Your objective → Copy the records word for word, from the start of the records through the line containing "Bildergalerie überspringen", with that line included. Leave the pictures out of your copy.

Provided records below:

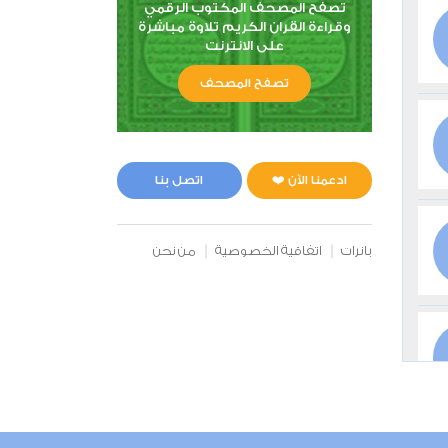
تصفح المصحف المكتوب الرقمي
وقراءة القران الكريم تلاوة مباشرة
على الانترنت
تصفح المصحف
ادعمنا الآن ❤️
اتصل بنا
بانرات
اتفاقية الخصوصية
من نحن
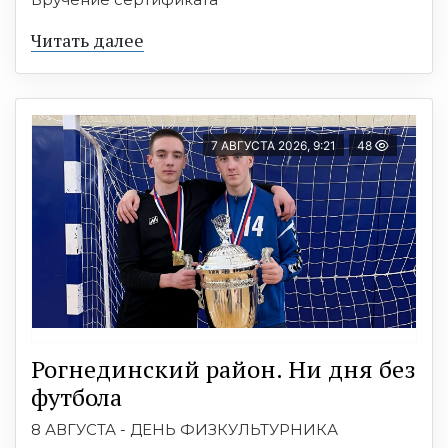
Читать далее
7 АВГУСТА 2026, 9:21
48
Рогнединский район. Ни дня без
футбола
8 АВГУСТА - ДЕНЬ ФИЗКУЛЬТУРНИКА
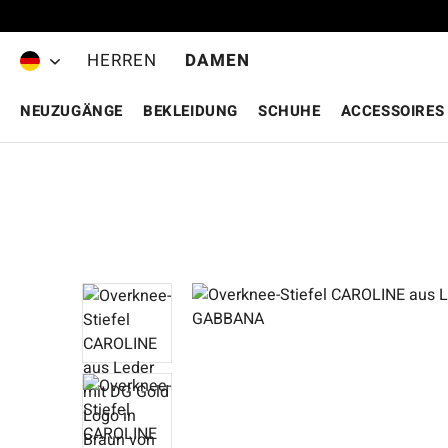
Zum Hauptinhalt springen
HERREN
DAMEN
NEUZUGÄNGE
BEKLEIDUNG
SCHUHE
ACCESSOIRES
Bildergalerie überspringen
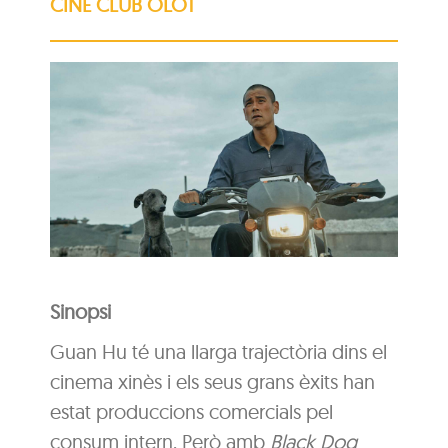
CINE CLUB OLOT
Sinopsi
Guan Hu té una llarga trajectòria dins el
cinema xinès i els seus grans èxits han
estat produccions comercials pel
consum intern. Però amb
Black Dog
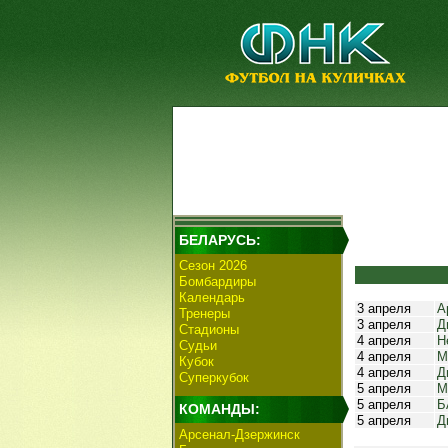
БЕЛАРУСЬ:
Сезон 2026
Бомбардиры
Календарь
3 апреля
А
Тренеры
3 апреля
Д
Стадионы
4 апреля
Н
Судьи
4 апреля
М
Кубок
4 апреля
Д
Суперкубок
5 апреля
М
5 апреля
Б
КОМАНДЫ:
5 апреля
Д
Арсенал-Дзержинск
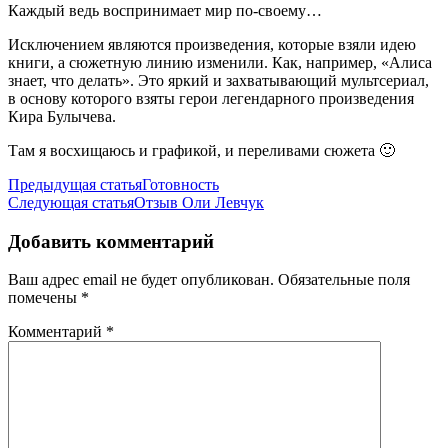
Каждый ведь воспринимает мир по-своему…
Исключением являются произведения, которые взяли идею
книги, а сюжетную линию изменили. Как, например, «Алиса
знает, что делать». Это яркий и захватывающий мультсериал,
в основу которого взяты герои легендарного произведения
Кира Булычева.
Там я восхищаюсь и графикой, и переливами сюжета 🙂
Навигация
Предыдущая статья
Готовность
Следующая статья
Отзыв Оли Левчук
по
записям
Добавить комментарий
Ваш адрес email не будет опубликован.
Обязательные поля
помечены
*
Комментарий
*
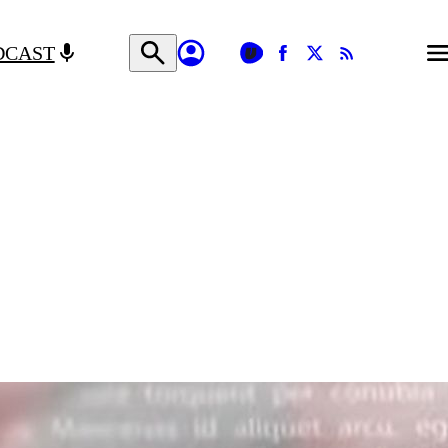
DCAST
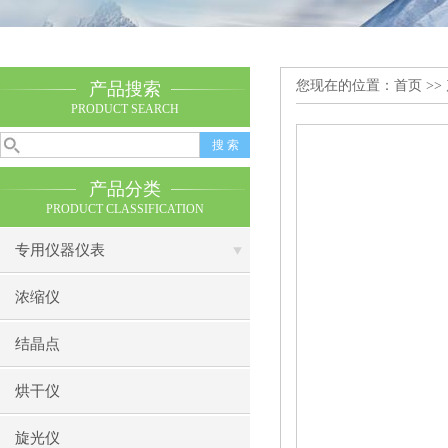
您现在的位置：
首页
>>
产品搜索
PRODUCT SEARCH
产品分类
PRODUCT CLASSIFICATION
专用仪器仪表
浓缩仪
结晶点
烘干仪
旋光仪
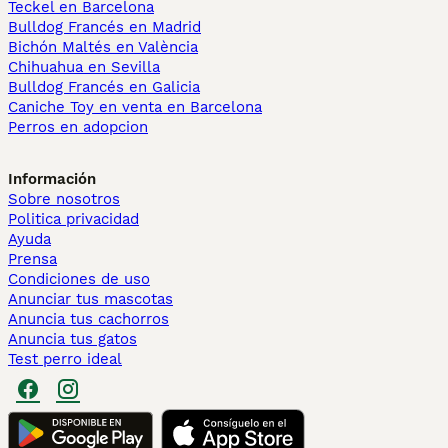
Teckel en Barcelona
Bulldog Francés en Madrid
Bichón Maltés en València
Chihuahua en Sevilla
Bulldog Francés en Galicia
Caniche Toy en venta en Barcelona
Perros en adopcion
Información
Sobre nosotros
Politica privacidad
Ayuda
Prensa
Condiciones de uso
Anunciar tus mascotas
Anuncia tus cachorros
Anuncia tus gatos
Test perro ideal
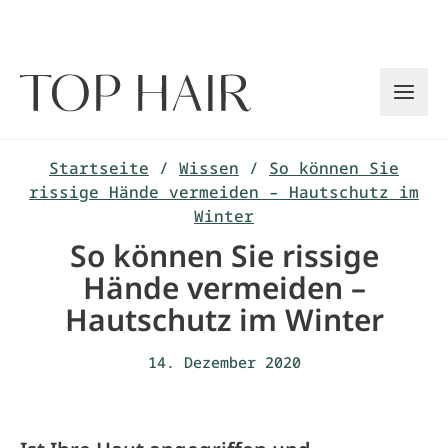
Zum
Inhalt
springen
Startseite
/
Wissen
/
So können Sie
rissige Hände vermeiden – Hautschutz im
Winter
So können Sie rissige
Hände vermeiden –
Hautschutz im Winter
14. Dezember 2020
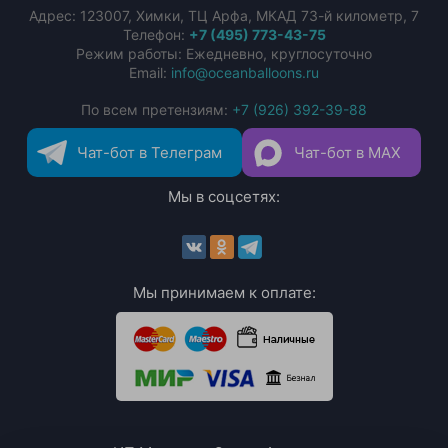
Адрес:
123007
,
Химки
,
ТЦ Арфа, МКАД 73-й километр, 7
Телефон:
+7 (495) 773-43-75
Режим работы: Ежедневно, круглосуточно
Email:
info@oceanballoons.ru
По всем претензиям:
+7 (926) 392-39-88
Чат-бот в Телеграм
Чат-бот в MAX
Мы в соцсетях:
Мы принимаем к оплате:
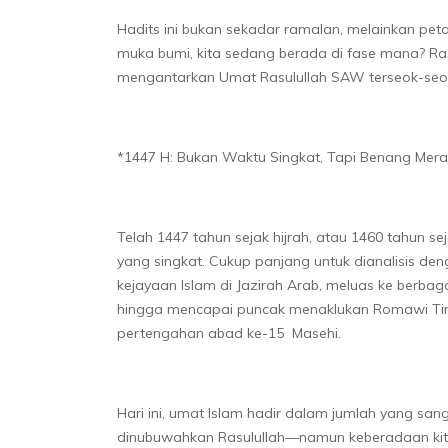
Hadits ini bukan sekadar ramalan, melainkan peta j
muka bumi, kita sedang berada di fase mana? Ras
mengantarkan Umat Rasulullah SAW terseok-seok
*1447 H: Bukan Waktu Singkat, Tapi Benang Merah
Telah 1447 tahun sejak hijrah, atau 1460 tahun 
yang singkat. Cukup panjang untuk dianalisis deng
kejayaan Islam di Jazirah Arab, meluas ke berb
hingga mencapai puncak menaklukan Romawi Tim
pertengahan abad ke-15 Masehi.
Hari ini, umat Islam hadir dalam jumlah yang 
dinubuwahkan Rasulullah—namun keberadaan kita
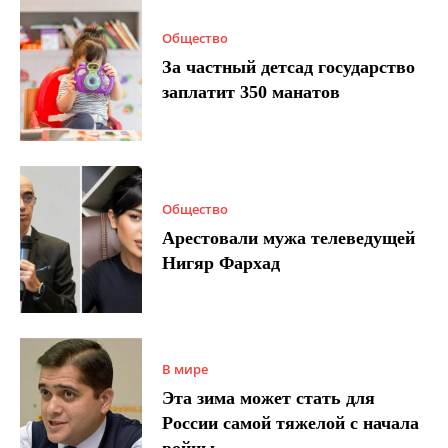
Общество
За частный детсад государство
заплатит 350 манатов
Общество
Арестовали мужа телеведущей
Нигяр Фархад
В мире
Эта зима может стать для
России самой тяжелой с начала
войны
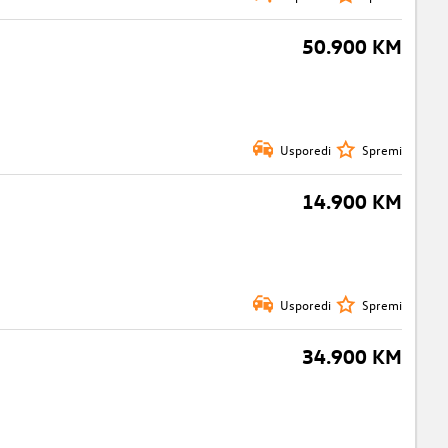
50.900 KM
Usporedi
Spremi
14.900 KM
Usporedi
Spremi
34.900 KM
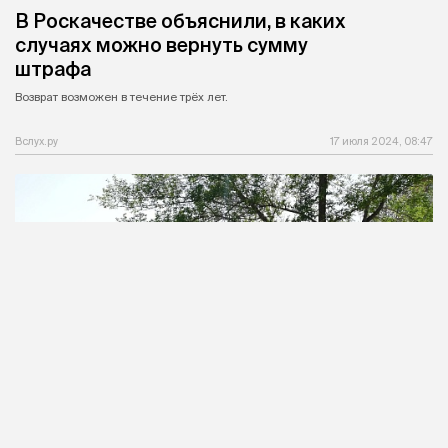
В Роскачестве объяснили, в каких
случаях можно вернуть сумму
штрафа
Возврат возможен в течение трёх лет.
Вслух.ру
17 июля 2024, 08:47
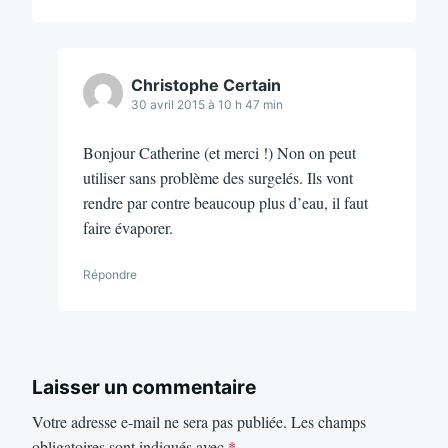
Christophe Certain
30 avril 2015 à 10 h 47 min
Bonjour Catherine (et merci !) Non on peut
utiliser sans problème des surgelés. Ils vont
rendre par contre beaucoup plus d’eau, il faut
faire évaporer.
Répondre
Laisser un commentaire
Votre adresse e-mail ne sera pas publiée.
Les champs
obligatoires sont indiqués avec
*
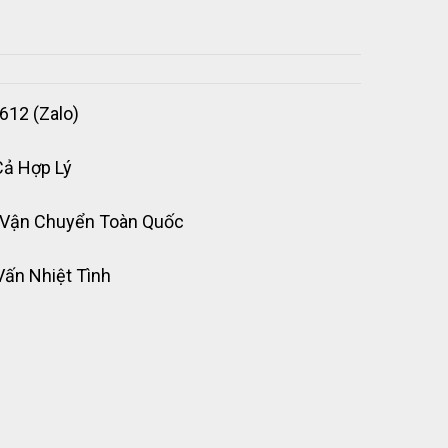
612 (Zalo)
Cả Hợp Lý
 Vận Chuyển Toàn Quốc
Vấn Nhiệt Tình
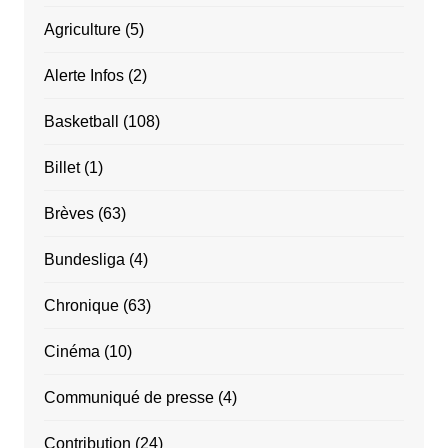
Agriculture
(5)
Alerte Infos
(2)
Basketball
(108)
Billet
(1)
Brèves
(63)
Bundesliga
(4)
Chronique
(63)
Cinéma
(10)
Communiqué de presse
(4)
Contribution
(24)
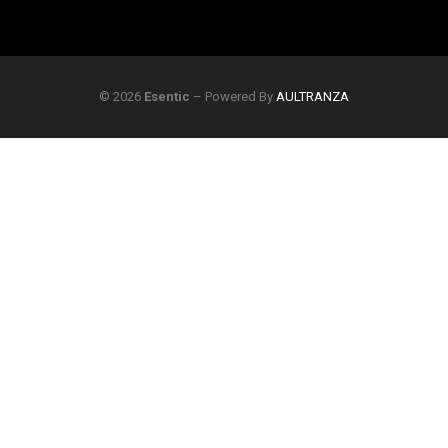
© 2026
Esentic
– Powered By
AULTRANZA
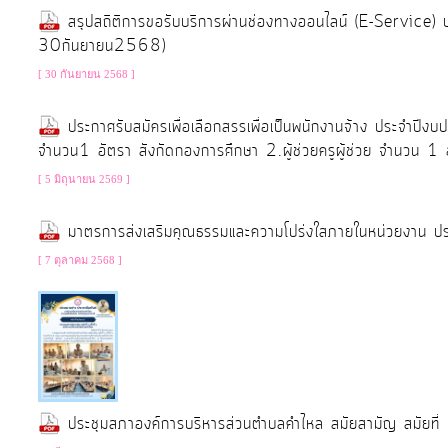
สรุปสถิติการขอรับบริการผ่านช่องทางออนไลน์ (E-Servi
งบ
30กันยายน2568)
ประมาณ
ประจำ
[ 30 กันยายน 2568 ]
ปี
ประกาศรับสมัครเพื่อเลือกสรรเพื่อเป็นพนักงานจ้าง ประจำป
จำนวน1 อัตรา สังกัดกองการศึกษา 2.ผู้ช่วยครูผู้ช่วย จำนวน 1 
การ
[ 5 มิถุนายน 2569 ]
บริหาร
และ
มาตรการส่งเสริมคุณธรรมและความโปร่งใสภายในหน่วยงาน 
พัฒนา
[ 7 ตุลาคม 2568 ]
ทรัพยากร
บุคคล
การ
จัด
ประชุมสภาองค์การบริหารส่วนตำบลคำไหล สมัยสามัญ สมัยที่
ซื้อ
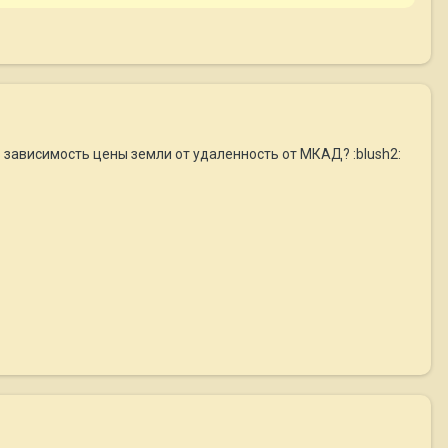
ть зависимость цены земли от удаленность от МКАД? :blush2:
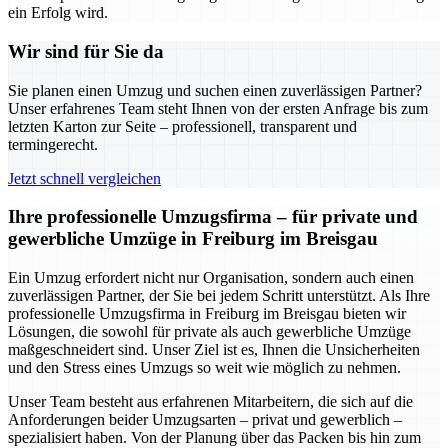
ein Erfolg wird.
Wir sind für Sie da
Sie planen einen Umzug und suchen einen zuverlässigen Partner?
Unser erfahrenes Team steht Ihnen von der ersten Anfrage bis zum
letzten Karton zur Seite – professionell, transparent und
termingerecht.
Jetzt schnell vergleichen
Ihre professionelle Umzugsfirma – für private und
gewerbliche Umzüge in Freiburg im Breisgau
Ein Umzug erfordert nicht nur Organisation, sondern auch einen
zuverlässigen Partner, der Sie bei jedem Schritt unterstützt. Als Ihre
professionelle Umzugsfirma in Freiburg im Breisgau bieten wir
Lösungen, die sowohl für private als auch gewerbliche Umzüge
maßgeschneidert sind. Unser Ziel ist es, Ihnen die Unsicherheiten
und den Stress eines Umzugs so weit wie möglich zu nehmen.
Unser Team besteht aus erfahrenen Mitarbeitern, die sich auf die
Anforderungen beider Umzugsarten – privat und gewerblich –
spezialisiert haben. Von der Planung über das Packen bis hin zum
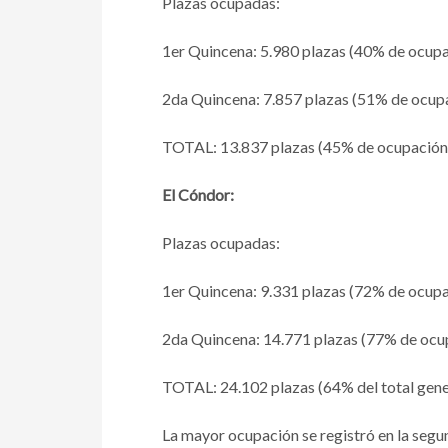
Plazas ocupadas:
1er Quincena: 5.980 plazas (40% de ocup
2da Quincena: 7.857 plazas (51% de ocup
TOTAL: 13.837 plazas (45% de ocupación
El Cóndor:
Plazas ocupadas:
1er Quincena: 9.331 plazas (72% de ocup
2da Quincena: 14.771 plazas (77% de ocu
TOTAL: 24.102 plazas (64% del total gene
La mayor ocupación se registró en la segu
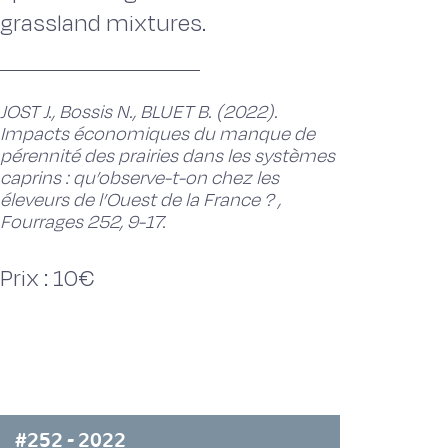
grassland mixtures.
JOST J., Bossis N., BLUET B. (2022).
Impacts économiques du manque de
pérennité des prairies dans les systèmes
caprins : qu’observe-t-on chez les
éleveurs de l’Ouest de la France ? ,
Fourrages 252, 9-17.
Prix : 10€
#252 - 2022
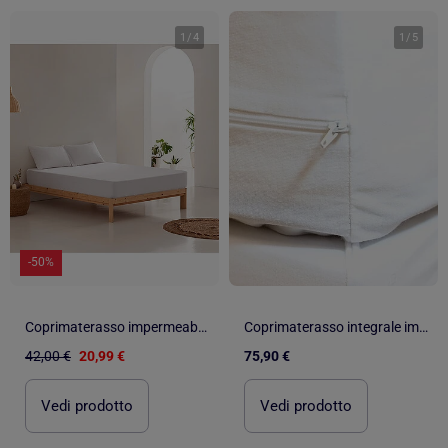
1
/
4
1
/
5
-50%
Coprimaterasso impermeabile in spugna, 100% cotone, elasticizzato, altezza 30 cm - Gamusi.
Coprimaterasso integrale impermeabile e traspirante INTEGRAL
42,00 €
20,99 €
75,90 €
Vedi prodotto
Vedi prodotto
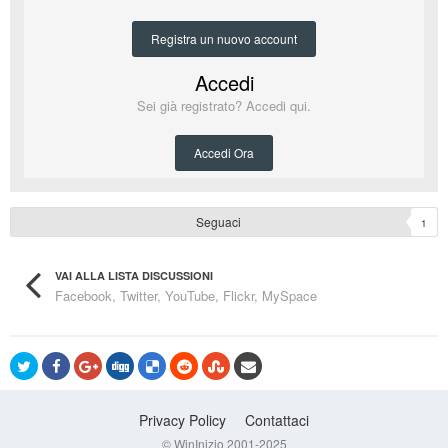
Registra un nuovo account
Accedi
Sei già registrato? Accedi qui.
Accedi Ora
Seguaci
1
VAI ALLA LISTA DISCUSSIONI
Facebook, Twitter, YouTube, Flickr, MySpace
Privacy Policy
Contattaci
© WinInizio 2001-2025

End of Provided records.

Task result →
تصفح المصحف المكتوب الرقمي
وقراءة القران الكريم تلاوة مباشرة
على الانترنت
تصفح المصحف
ادعمنا الآن ❤️
اتصل بنا
بانرات
اتفاقية الخصوصية
من نحن
Читать далее
7 АВГУСТА 2026, 9:21
48
Рогнединский район. Ни дня без
футбола
8 АВГУСТА - ДЕНЬ ФИЗКУЛЬТУРНИКА
Zum Hauptinhalt springen
HERREN
DAMEN
NEUZUGÄNGE
BEKLEIDUNG
SCHUHE
ACCESSOIRES
Bildergalerie überspringen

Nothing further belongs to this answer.